Still not convinced?
Our best advocates for the 2024 program are the 2023 cohort, who sang its praises as “life-changing” and “accelerating my career path as a progress intellectual.” Hear it from them:
Deadline is next Friday
Did someone say that already? Anyway, apply today.
Original post: https://rootsofprogress.org/one-week-to-apply-for-2024-fellowship
Jason, I am in the middle of answering your application about the Blog Building Intensive. I did not finsihs it today and have to leave. I will finish tomorrow, and hope the page keeps everything I have typed in so far.
Michael Webb
Mwebb@salesperformance.com
(708) 337-6090
Jason, I finished my application. Your questions were asked in an interesting way, and I enjoyed the process of working out the answers.
I also had some afterthoughts. From what I understand, Roots of Progress is focused on attracting people writing about technologies and industries (such as mining, space flight, AI, etc., and energy, something like what Alex Epstein has been doing).
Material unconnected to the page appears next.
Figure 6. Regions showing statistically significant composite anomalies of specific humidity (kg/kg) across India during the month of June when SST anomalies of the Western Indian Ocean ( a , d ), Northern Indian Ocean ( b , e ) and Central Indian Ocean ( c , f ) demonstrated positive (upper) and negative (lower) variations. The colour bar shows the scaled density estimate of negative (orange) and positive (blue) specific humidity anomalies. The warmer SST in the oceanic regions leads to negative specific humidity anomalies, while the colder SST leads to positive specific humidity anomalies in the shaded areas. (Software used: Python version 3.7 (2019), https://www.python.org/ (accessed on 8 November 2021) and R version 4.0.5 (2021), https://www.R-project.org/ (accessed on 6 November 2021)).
So, it occurred to me that what I am trying to accomplish might not seem to fit exactly. So, here is why I think my premise does fit with your idea of progress:
At the level of an individual company’s management, the idea of "progress" is the same as “improvement.” And "improvement" is what management OpEx philosophies such as Lean, Six Sigma, and Continuous Improvement (Shingo.org) are aiming to accomplish. Doing it requires identifying reality, cause and effect relationships, and potential changes that might create improvement.
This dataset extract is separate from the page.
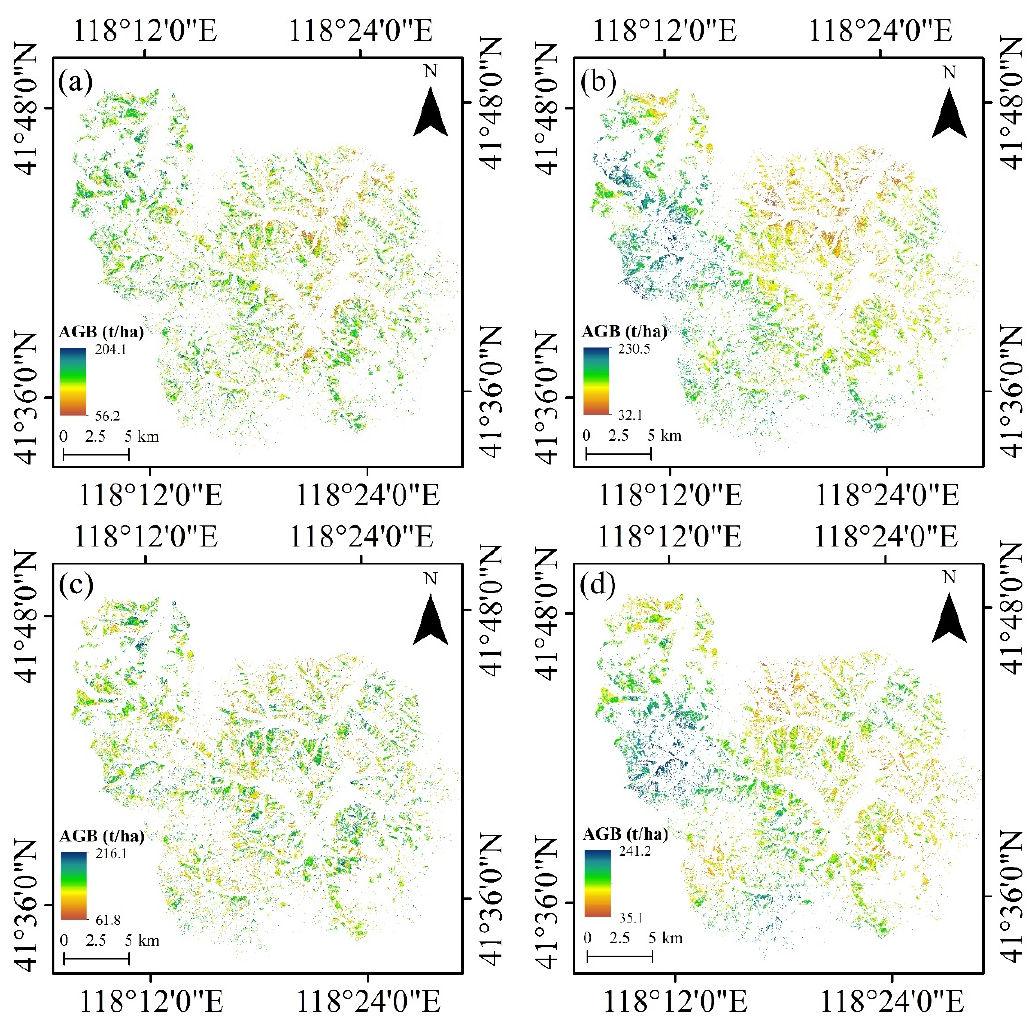
Figure 6. Spatial distributions of forest AGB in Wangyedian using ( a ) the Landsat 8 with RF, ( b ) the Landsat 8 with regression kriging, ( c ) the Landsat 9 with RF, and ( d ) the Landsat 9 with regression kriging.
All I am doing is turning that self-aware, scientific mindset on the assumptions underlying the management system itself.
Management is a kind of "technology" or method which if made more effective, definitely impacts the progress of companies (their staying power and ability to grow), which definitely contributes to economic progress, and so forth. Ayn Rand's ideas are immediately and powerfully relevant to company leaders.
I am very proficient with the precision of thinking required to apply "engineering-style" problem solving to sales and marketing problems. Edwards Deming is famous for saying "a bad system will beat a good employee every time." Sales revenue is the oxygen of the corporation, so understanding that system objectively is crucial. And engineering precision applied to commercial issues is exactly what is needed to improve an organization's market value and sustainability. Frankly, the manufacturing engineering-orientation of OpEx and Lean practitioners is a key reason CEOs and senior execs to not take them seriously in sales.
On the other hand, a proper positioning of what objectivity means in management, can equally address commercial, technical, financial, and any other kinds of management challenges. When reality-oriented philosophical ideas can be applied across all the functions in the corporation, it becomes easier to identify and respect the progress of individuals in their learning and achievements. And this can unleash powerful motivations and productivity improvements.
Anyway, that is the idea I keep coming back to, trying to work out better and better ways to communicate it. I look forward to hearing from you.